Grundsätzlich obliegt den Finanzämtern keine allgemeine Auskunftspflicht. Gleichwohl kann der Stpfl. eine v. A. über die Beurteilung von genau bestimmten Sachverhalten einholen, wenn daran im Hinblick auf die erheblichen steuerlichen Auswirkungen ein besonderes Interesse besteht. Ein solches besonderes Interesse besteht, wenn von der Auskunft erhebliche wirtschaftliche Dispositionen des Stpfl. abhängen, z. B. bei Übertragung von Beteiligungen oder Unternehmensnachfolge.

Der Antrag auf v. A. ist schriftlich zu stellen. Dabei ist der ernsthaft geplante noch nicht verwirklichte Sachverhalt darzulegen. Dies muss so umfassend erfolgen, dass für die Entscheidung des Finanzamts keine eigenen Ermittlungen anzustellen sind. Alternative Sachverhaltsdarstellungen sind unzulässig. Neben einer detaillierten Begründung des eigenen Rechtsstandpunktes an der steuerlichen Einordnung ist darzulegen, worin die rechtlichen Zweifel bestehen. detaillierte Auseinandersetzung mit den gesetzlichen Vorschriften, der Rechtsprechung und etwaigen Verwaltungsanweisungen. Die Rechtsfragen müssen konkret formuliert werden, so dass sie nach dem Ja/Nein-Prinzip beantwortet werden können.

Um eine Bindungswirkung zu entfalten, muss die v. A. vom zuständigen Amtsträger erteilt werden. Dies ist nur der zur Vertretung des Finanzamts berufene, d. h. der zur abschließenden Zeichnung des Steuerfalls berechtigte Beamte, d. h. Vorsteher, Vertreter des Vorstehers oder Sachgebietsleiter der Veranlagung.

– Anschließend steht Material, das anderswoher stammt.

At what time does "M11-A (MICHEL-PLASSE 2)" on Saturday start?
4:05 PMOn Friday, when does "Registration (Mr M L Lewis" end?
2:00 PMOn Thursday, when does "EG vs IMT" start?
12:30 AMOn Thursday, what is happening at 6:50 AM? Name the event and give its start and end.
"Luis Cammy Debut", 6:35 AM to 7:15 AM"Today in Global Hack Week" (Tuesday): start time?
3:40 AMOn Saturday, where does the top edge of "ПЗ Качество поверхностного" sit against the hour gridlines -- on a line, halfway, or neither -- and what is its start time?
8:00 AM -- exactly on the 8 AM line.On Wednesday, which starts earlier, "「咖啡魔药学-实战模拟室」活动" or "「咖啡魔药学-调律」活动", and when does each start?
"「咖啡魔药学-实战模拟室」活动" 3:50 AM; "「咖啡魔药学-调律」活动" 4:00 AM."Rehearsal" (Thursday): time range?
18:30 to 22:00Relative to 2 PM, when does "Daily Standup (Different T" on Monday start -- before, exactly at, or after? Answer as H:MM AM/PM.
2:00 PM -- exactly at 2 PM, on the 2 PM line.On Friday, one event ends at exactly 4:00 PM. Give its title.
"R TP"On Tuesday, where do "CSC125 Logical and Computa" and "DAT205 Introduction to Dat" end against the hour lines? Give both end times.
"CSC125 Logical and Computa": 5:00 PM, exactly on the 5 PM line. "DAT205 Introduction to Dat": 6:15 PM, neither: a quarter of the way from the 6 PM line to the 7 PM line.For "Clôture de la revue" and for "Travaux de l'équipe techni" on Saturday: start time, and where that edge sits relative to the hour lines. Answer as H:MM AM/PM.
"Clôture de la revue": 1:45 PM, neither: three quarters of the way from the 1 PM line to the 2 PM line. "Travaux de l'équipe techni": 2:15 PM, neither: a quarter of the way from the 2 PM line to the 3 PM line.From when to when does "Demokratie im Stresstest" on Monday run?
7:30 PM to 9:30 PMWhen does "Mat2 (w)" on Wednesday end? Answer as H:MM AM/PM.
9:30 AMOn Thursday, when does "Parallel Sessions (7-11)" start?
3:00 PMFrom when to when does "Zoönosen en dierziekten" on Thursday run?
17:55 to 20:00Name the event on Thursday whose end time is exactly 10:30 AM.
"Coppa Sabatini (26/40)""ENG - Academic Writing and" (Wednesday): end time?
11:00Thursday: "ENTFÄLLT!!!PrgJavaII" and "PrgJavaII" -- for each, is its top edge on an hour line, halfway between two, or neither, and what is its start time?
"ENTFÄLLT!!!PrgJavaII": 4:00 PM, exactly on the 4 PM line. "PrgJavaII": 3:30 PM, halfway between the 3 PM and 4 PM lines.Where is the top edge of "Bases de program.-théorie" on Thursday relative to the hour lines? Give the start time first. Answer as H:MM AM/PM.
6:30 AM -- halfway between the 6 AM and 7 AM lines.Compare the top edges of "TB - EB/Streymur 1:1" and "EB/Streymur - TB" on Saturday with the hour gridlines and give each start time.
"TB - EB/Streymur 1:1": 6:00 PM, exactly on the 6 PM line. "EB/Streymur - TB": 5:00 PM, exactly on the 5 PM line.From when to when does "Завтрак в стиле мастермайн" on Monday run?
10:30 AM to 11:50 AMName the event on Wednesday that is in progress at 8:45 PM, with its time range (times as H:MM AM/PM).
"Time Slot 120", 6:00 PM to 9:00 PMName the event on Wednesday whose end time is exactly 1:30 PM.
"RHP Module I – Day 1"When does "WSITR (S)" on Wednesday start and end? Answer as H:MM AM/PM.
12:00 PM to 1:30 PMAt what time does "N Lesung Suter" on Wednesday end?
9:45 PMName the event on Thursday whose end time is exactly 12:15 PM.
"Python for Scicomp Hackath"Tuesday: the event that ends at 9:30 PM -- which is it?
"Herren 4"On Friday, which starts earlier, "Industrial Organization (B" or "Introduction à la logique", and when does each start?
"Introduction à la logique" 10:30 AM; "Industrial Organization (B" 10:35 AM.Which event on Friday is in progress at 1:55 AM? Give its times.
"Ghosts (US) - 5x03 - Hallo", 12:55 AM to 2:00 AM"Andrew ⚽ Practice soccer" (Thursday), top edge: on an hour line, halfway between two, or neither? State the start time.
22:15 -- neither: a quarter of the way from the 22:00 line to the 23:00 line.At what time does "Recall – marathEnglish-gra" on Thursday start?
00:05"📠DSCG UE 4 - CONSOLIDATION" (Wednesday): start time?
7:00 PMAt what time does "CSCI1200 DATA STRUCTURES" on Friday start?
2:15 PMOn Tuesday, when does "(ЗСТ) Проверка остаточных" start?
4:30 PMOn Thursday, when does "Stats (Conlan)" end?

Die Bindungswirkung der v. A. tritt nur ein, wenn der verwirklichte Sachverhalt mit dem geschilderten vollständig übereinstimmt. Zur Absicherung weist die Finanzverwaltung in einer v. A. ausdrücklich darauf hin, dass das Finanzamt bis zu der von der Auskunft abhängigen Disposition einen anderen rechtlichen Standpunkt einnehmen und die Auskunft entsprechend widerrufen kann. Seit September 2006 ist die verbindliche Auskunft in § 89 AO gesetzlich normiert, wobei für deren Erteilung seit 19. 12. 2006 Gebühren erhoben werden, deren Höhe sich nach dem Gegenstandswert bemisst. Die Gebühr soll sich nach dem Gerichtskostensatz richten. Der Mindestwert beträgt 5000 EUR. Soweit kein Gegenstandswert ermittelbar ist, ist eine Zeitgebühr zu erheben, die pro angefangene 1/2 Stunde 50 EUR, mindestens 100 EUR beträgt.